What is required | Check each line of the data for "down" and select those that have it.

Dataset content |
------------------------
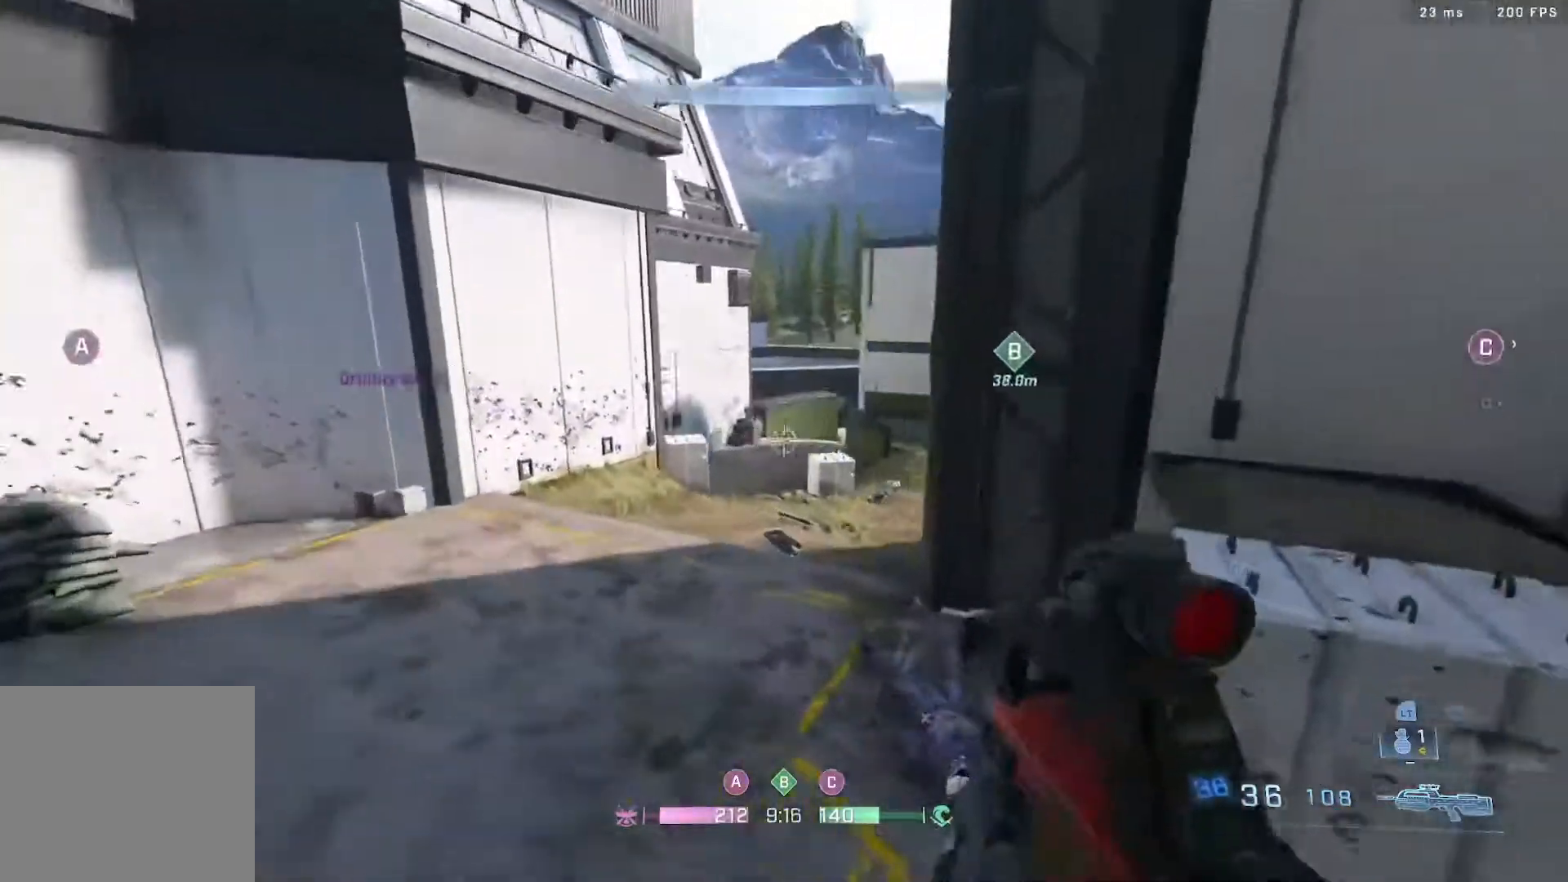
{"buttons": [], "left_stick": "left", "right_stick": "center", "events": [[200, "right_stick", "right"], [417, "right_stick", "center"]]}
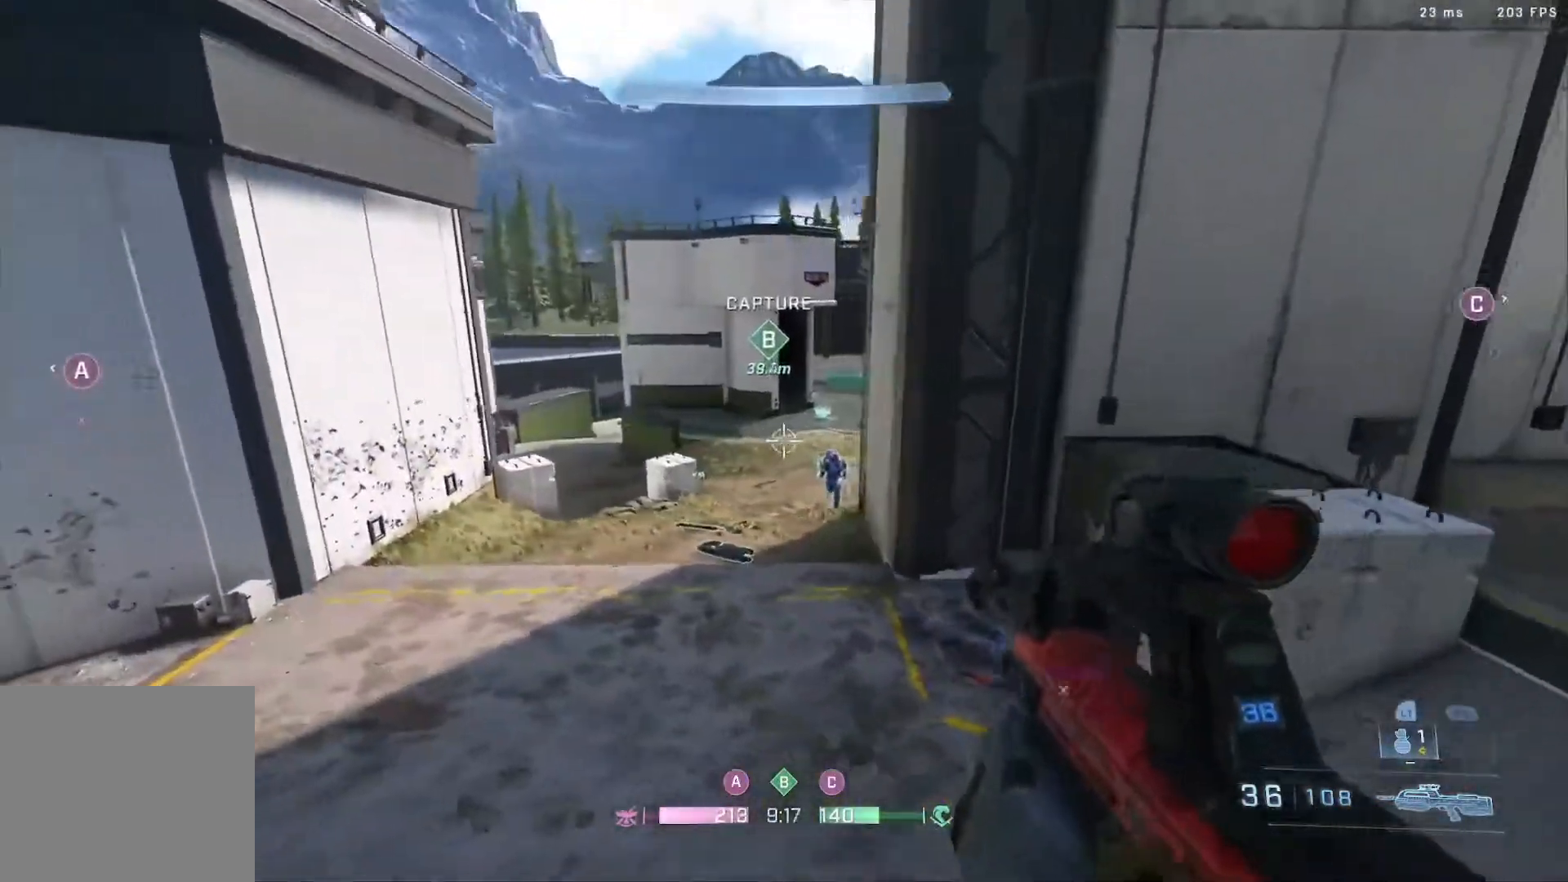
{"buttons": ["B", "R2"], "left_stick": "down-right", "right_stick": "down-left", "events": [[67, "L2", "down"], [67, "right_stick", "down-right"], [150, "right_stick", "up-right"], [250, "left_stick", "down-left"], [267, "L2", "up"], [350, "B", "down"], [350, "R2", "down"], [350, "left_stick", "down"], [433, "right_stick", "down-left"], [450, "left_stick", "down-right"]]}
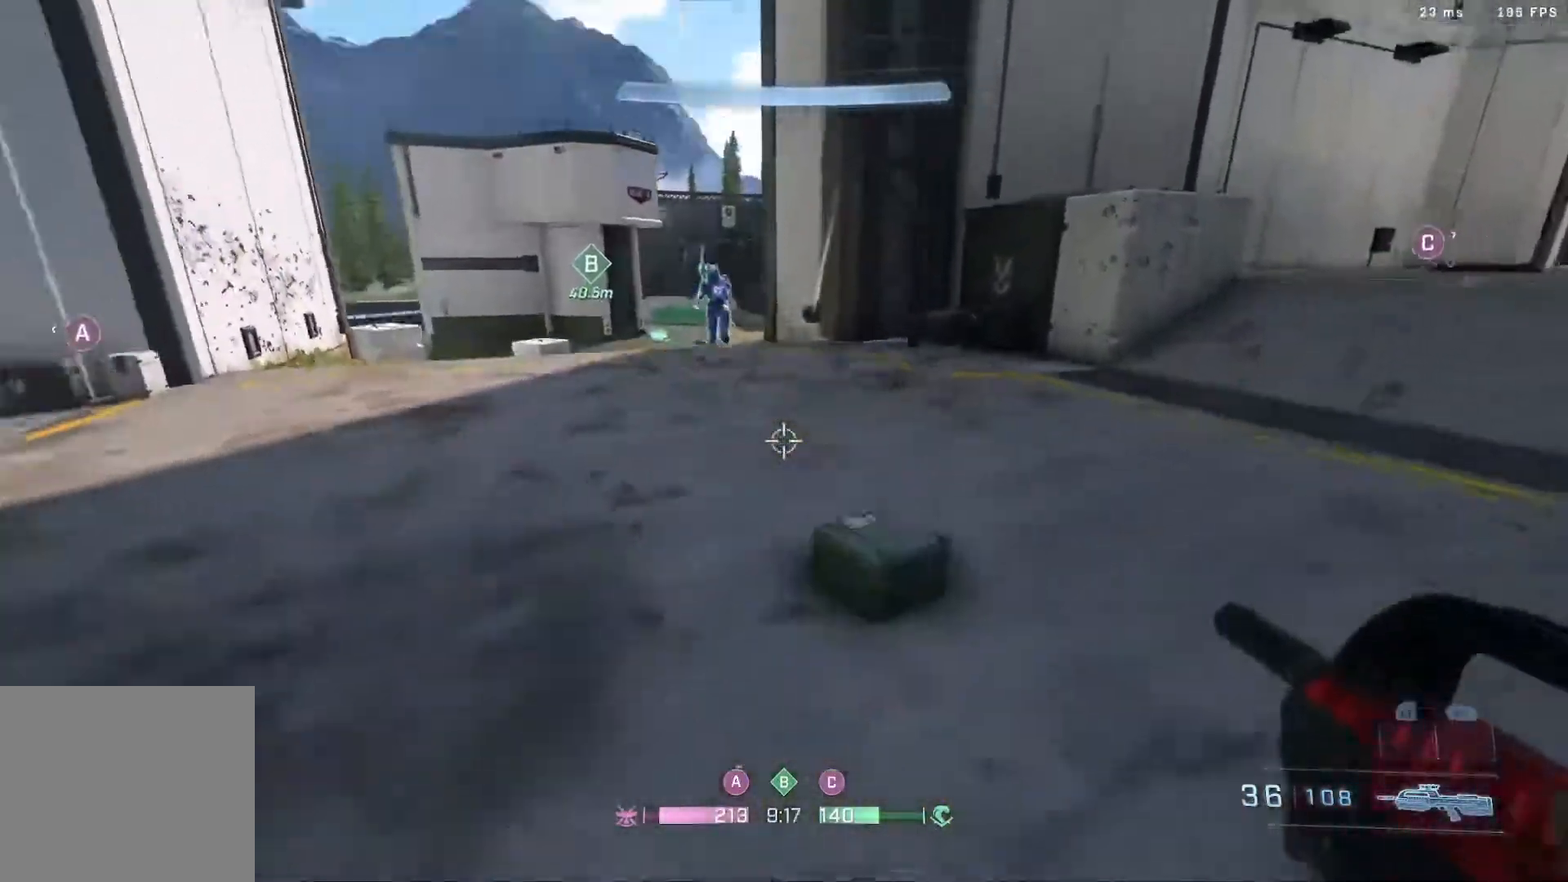
{"buttons": [], "left_stick": "down-right", "right_stick": "left", "events": [[33, "B", "up"], [33, "R2", "up"], [133, "right_stick", "down-right"], [183, "right_stick", "center"], [267, "right_stick", "down-left"], [417, "right_stick", "left"]]}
------------------------
Exercise output |
{"buttons": ["B", "R2"], "left_stick": "down-right", "right_stick": "down-left", "events": [[67, "L2", "down"], [67, "right_stick", "down-right"], [150, "right_stick", "up-right"], [250, "left_stick", "down-left"], [267, "L2", "up"], [350, "B", "down"], [350, "R2", "down"], [350, "left_stick", "down"], [433, "right_stick", "down-left"], [450, "left_stick", "down-right"]]}
{"buttons": [], "left_stick": "down-right", "right_stick": "left", "events": [[33, "B", "up"], [33, "R2", "up"], [133, "right_stick", "down-right"], [183, "right_stick", "center"], [267, "right_stick", "down-left"], [417, "right_stick", "left"]]}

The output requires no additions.